Zhang, who now lectures on innovation and entrepreneurship at the School of Business and Management at Queen Mary University of London, carried out the research with support from the Deloitte Institute for Innovation and Entrepreneurship. He analysed data provided by the NGO Digital Green, which is promoting various scientifically validated innovations meant to increase farming productivity at minimal or zero cost. He also collected data from more than 1,000 poor farmers on what they did every hour of the day. He noticed first, that whereas a typical American has four or five hours of slack time a day, the Indian men and women in the study had just one or two hours.
Zhang then examined the rate of adoption of more than 100 innovations being promoted by the NGO and found a relationship between more slack time and higher innovation adoption. On average, each extra hour of slack time in the day resulted in about a 7% increase in the innovation adoption rate. People who have a lot of slack time are able to think about how to improve their welfare. Getting good infrastructure is a good way of helping people free up their time. In addition, living under poverty brings extra stresses; the water might poison you, you have debts you can’t pay back – so there’s already not much spare mental energy. The lack of slack time can be even more impactful on the poor. ”
The implications go beyond the developing world, says Zhang. “Marketers have always had a hard time identifying early innovation adopters. A lot of people assume it’s young, well-educated urban people who are the most innovative but that doesn’t always come out statistically. Slack time might be a factor to look at. The busy executive is still using the old BlackBerry because he doesn’t have time to figure out how the new iPhone works.

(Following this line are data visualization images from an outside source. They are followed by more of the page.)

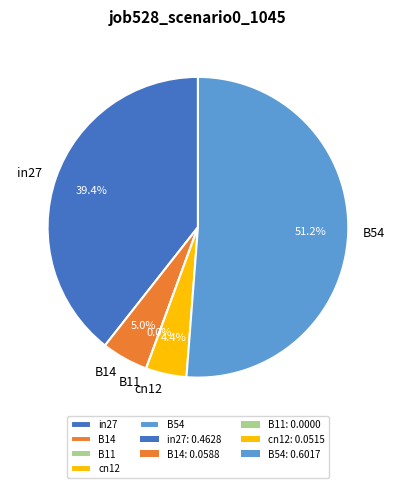

Which slice is the smallest?

B11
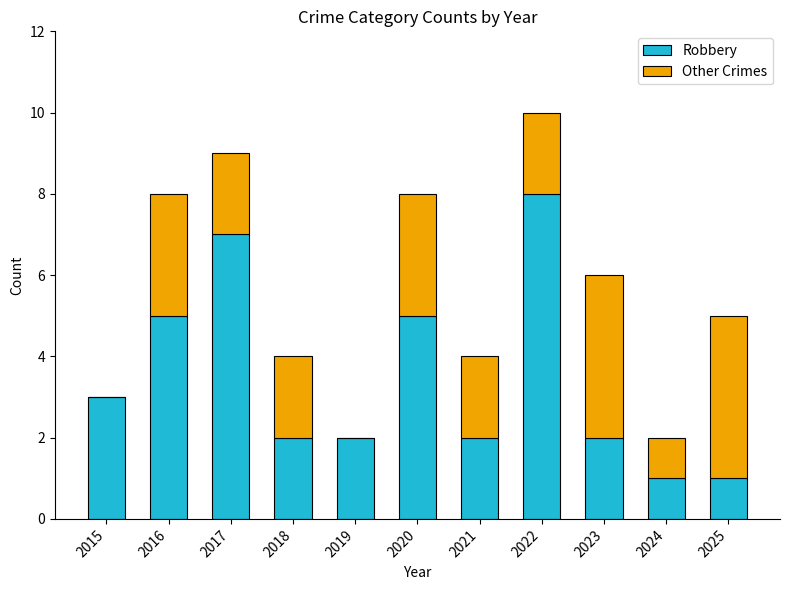

What is the sum of all Robbery values?

38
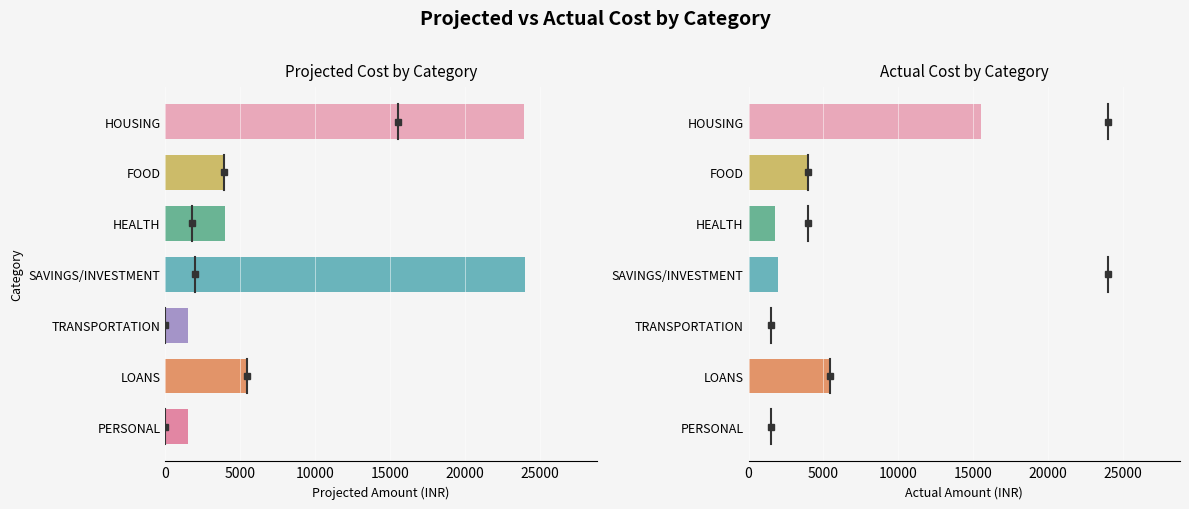

Count the number of data series in this chart.

2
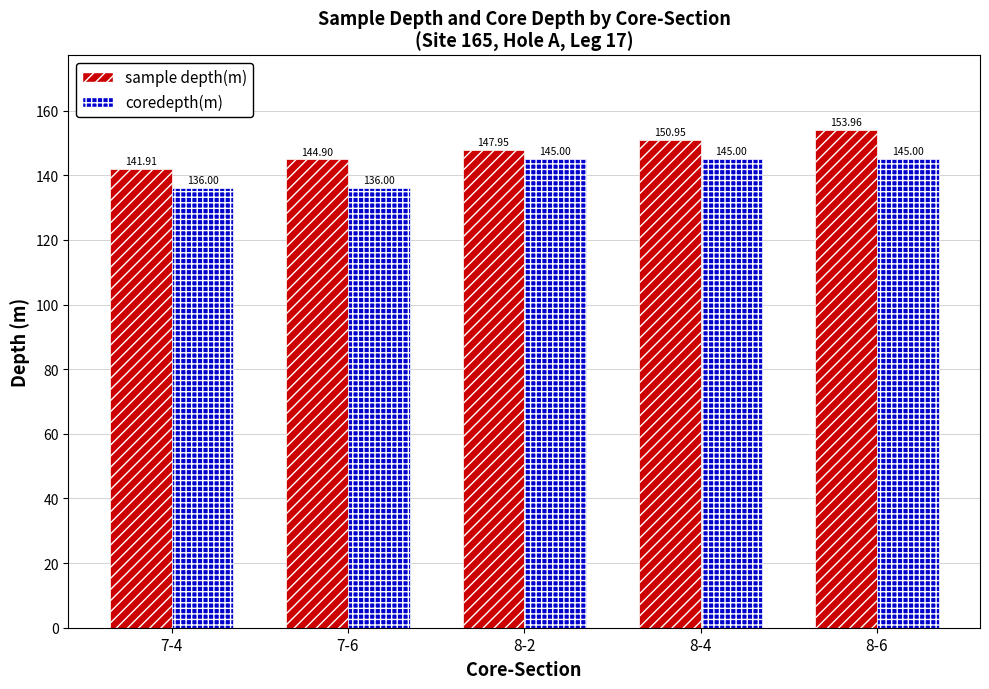

List the series in order of their overall mean, lowest first.

coredepth(m), sample depth(m)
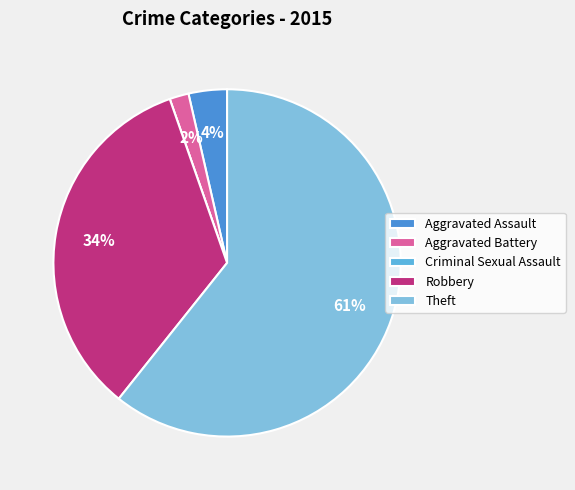

Rank the categories by value from lowest to highest.

Criminal Sexual Assault, Aggravated Battery, Aggravated Assault, Robbery, Theft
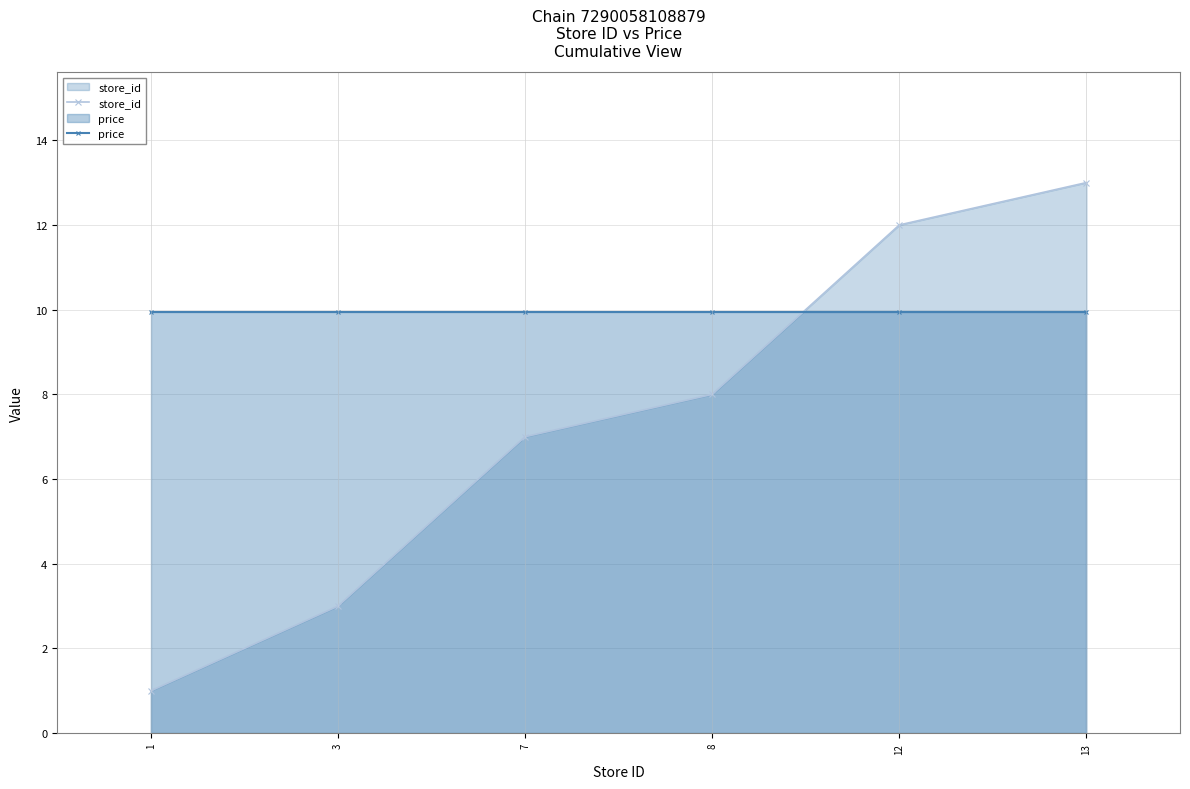

What is the difference between the maximum and minimum values in the store_id series?

12.0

It's the pensioners, the students, the semi-employed who are often the ones using the latest app, because they may have the slack time necessary to figure out the features and benefits of innovations.”
As well as all of this, Zhang says, there’s an important lesson for how we perceive people living in poverty and their apparent inability or unwillingness to change their ways to improve their lives.
“People sometimes imagine that poor people are less innovative due to some personal or societal flaws. Maybe they have a stubborn attitude or a culture that’s resistant to change, for example. This study suggests it’s worth looking at the physical circumstances in which these people are living. If you took someone from a developed country and put them in a rural environment in a developing country, it’s likely their level of innovation would fall pretty quickly.”